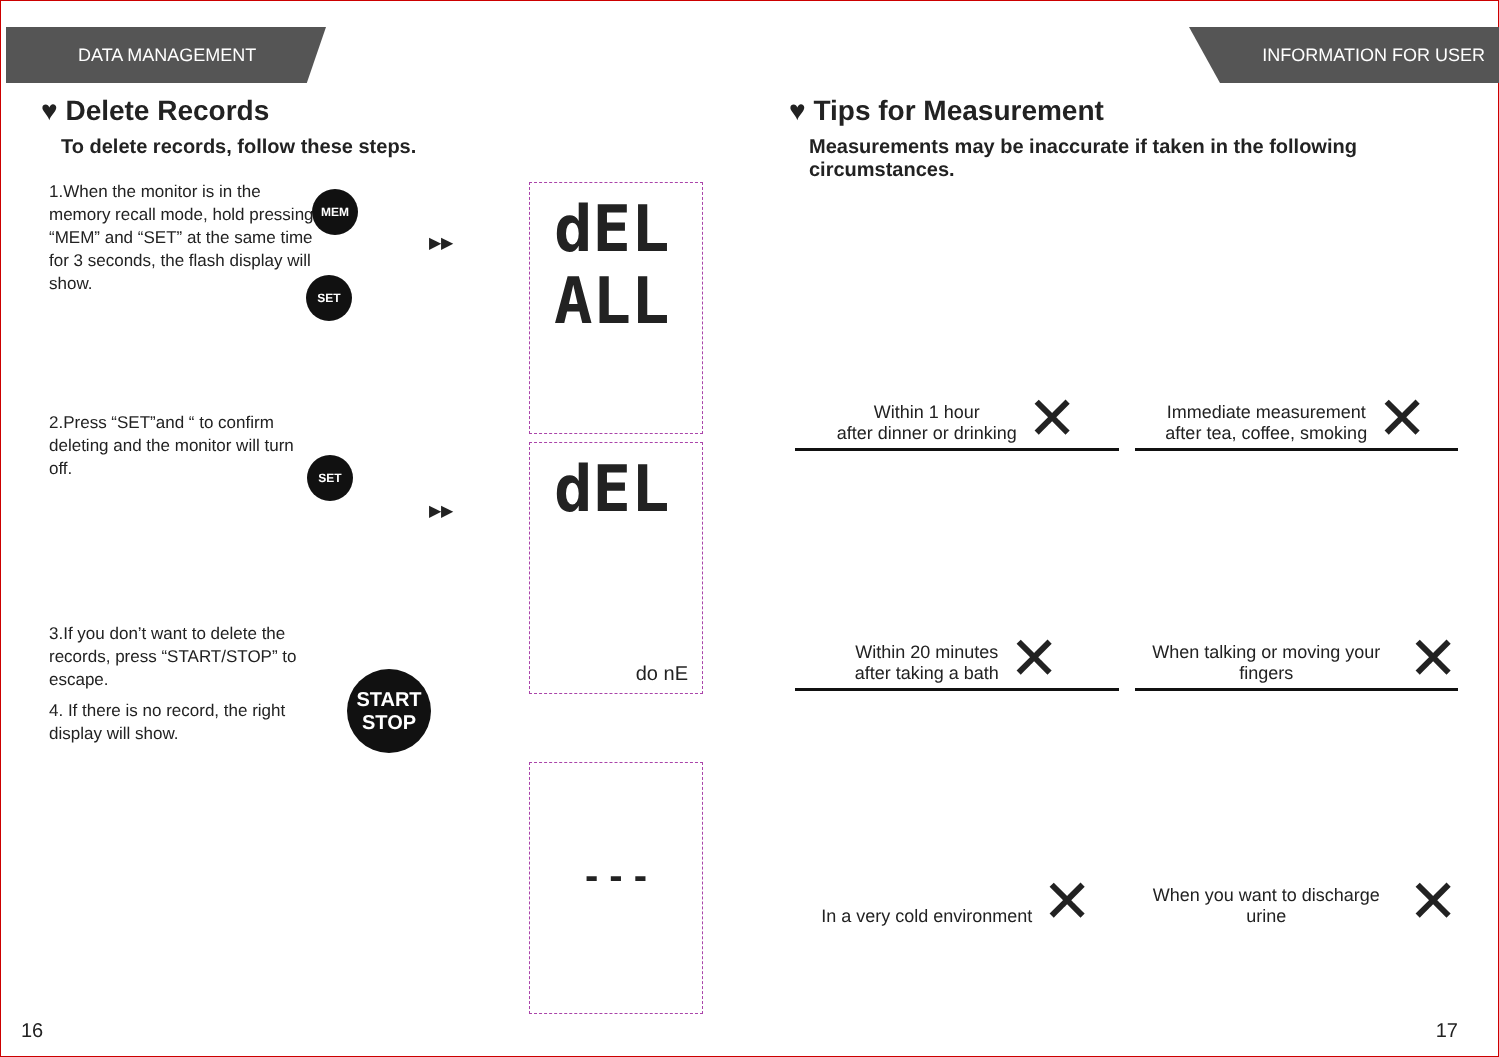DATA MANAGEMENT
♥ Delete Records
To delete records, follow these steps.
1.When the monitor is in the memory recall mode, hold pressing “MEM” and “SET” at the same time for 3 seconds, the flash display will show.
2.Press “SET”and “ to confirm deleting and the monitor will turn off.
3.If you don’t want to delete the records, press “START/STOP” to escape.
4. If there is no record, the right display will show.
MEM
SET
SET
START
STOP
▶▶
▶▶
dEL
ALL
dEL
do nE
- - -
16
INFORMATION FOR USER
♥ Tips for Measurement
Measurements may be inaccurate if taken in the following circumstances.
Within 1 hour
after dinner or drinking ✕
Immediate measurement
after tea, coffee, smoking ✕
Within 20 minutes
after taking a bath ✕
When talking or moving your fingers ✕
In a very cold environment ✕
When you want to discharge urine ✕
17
---
PROBLEM TO SOLVE
Set the lines down exactly as they stand, beginning at the one that contains "Within 1 hour" and stopping after the last line of the entries above.

RESPONSE
Within 1 hour
after dinner or drinking ✕
Immediate measurement
after tea, coffee, smoking ✕
Within 20 minutes
after taking a bath ✕
When talking or moving your fingers ✕
In a very cold environment ✕
When you want to discharge urine ✕
17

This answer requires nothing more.